To kick start the new year, K11 Art Foundation (KAF) is thrilled to present Disruptive Matter, a group exhibition on sustainable design innovations, and The New York Times: Carbon’s Casualties, a collection of award-winning climate photography, at HACC, a brand-new multi-purpose art space in K11 ATELIER King’s Road from 17 January to 16 February 2020. K11 ATELIER King’s Road is a triple platinum certified sustainable building with green and wellness features. As the opening to HACC’s art and cultural programmes, the exhibitions run concurrently together with a series of educational programmes, seek to inspire ruminations about humans’ increasing ecological footprint on the planet, while at the same time offer creative, workable solutions that will help alleviate the pressing environmental issues in our time.
Disruptive Matter brings together 12 creative innovators, makers, and collectives, showcasing an array of design objects, projects, and works of art that address sustainability challenges and promote responsible production or consumption. Divided into five sections, the exhibition takes visitors through the historical context surrounding today’s environmental concerns, a selection of applications of renewable materials, the impacts of positive scaling, and the revolution of biomaterials in the plastics industry, and ultimately the visions for a sustainable future. Stressing the significance of environmentally-informed design decisions, Disruptive Matter also invites creative powerhouses to consider their roles in the world’s transition to the post-fossil fuel age.
Climate photography by The New York Times’s Pulitzer Prize winning photographer Josh Haner The New York Times: Carbon’s Casualties focuses on the critical realities of climate change around the world through the thought-compelling climate photography captured by The New York Times Pulitzer Prize-winning staff photographer Josh Haner. The images on display—taken at natural habitats or settlements on the brink of environmental disaster, such as South Tarawa in Kiribati, the Tengger Desert in China, and the Yellowstone National Park in the U.S.—highlight the immediacy of growing numbers of climate refugees around the globe displaced by rising seas, flooding, drought, and other consequences of a warming world. Not only does the exhibition call to attention the loss of nature and disappearance of sites of irreplaceable cultural history, it also contextualises the broader concerns behind the design possibilities presented in Disruptive Matter.

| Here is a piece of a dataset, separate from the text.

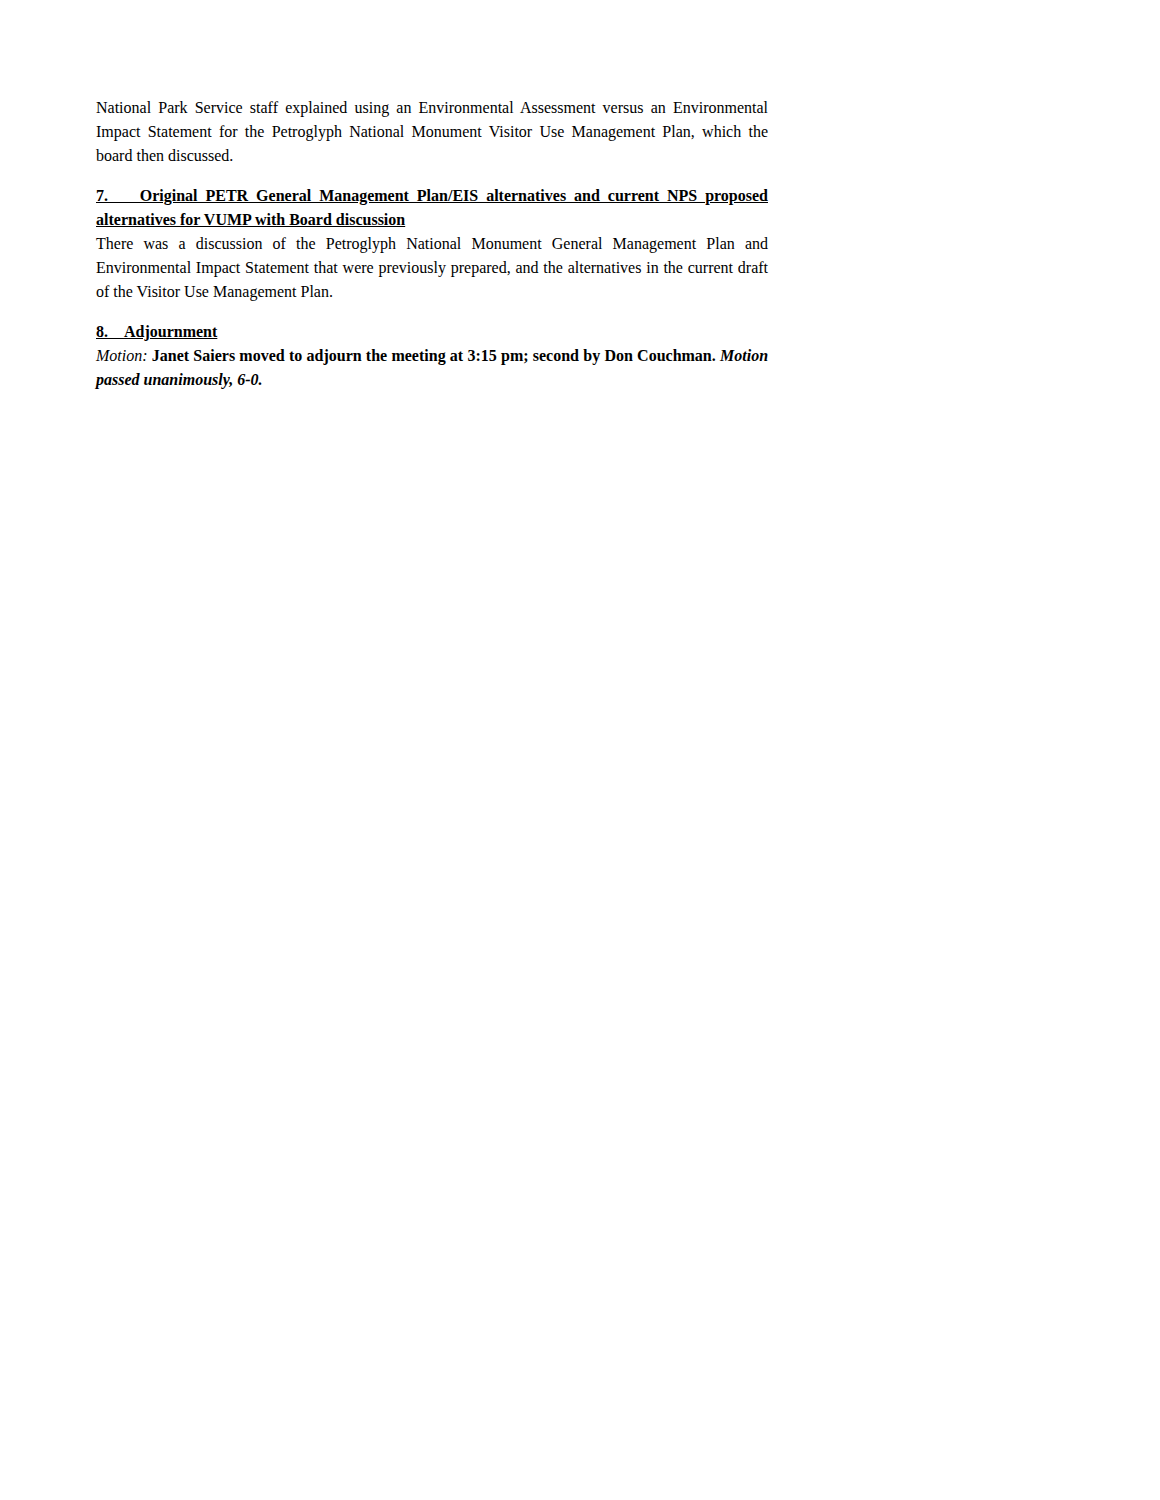National Park Service staff explained using an Environmental Assessment versus an Environmental Impact Statement for the Petroglyph National Monument Visitor Use Management Plan, which the board then discussed.
7. Original PETR General Management Plan/EIS alternatives and current NPS proposed alternatives for VUMP with Board discussion
There was a discussion of the Petroglyph National Monument General Management Plan and Environmental Impact Statement that were previously prepared, and the alternatives in the current draft of the Visitor Use Management Plan.
8. Adjournment
Motion: Janet Saiers moved to adjourn the meeting at 3:15 pm; second by Don Couchman. Motion passed unanimously, 6-0.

The two exhibitions will be accompanied by a series of educational programmes on various weekends to encourage the public to further rethink their impacts on the natural ecosystems and their responsibilities as inhabitants of this planet. (Details would be announced later)
Echoing the exhibitions, a sustainability forum will take place on 16 January 2020 before the exhibitions start for invited guests (by Invitation only). Titled “Activating Change in a New World Order”, the forum is hosted by Culture for Tomorrow, a non-profit organisation founded by Adrian Cheng to promote design and architectural innovations.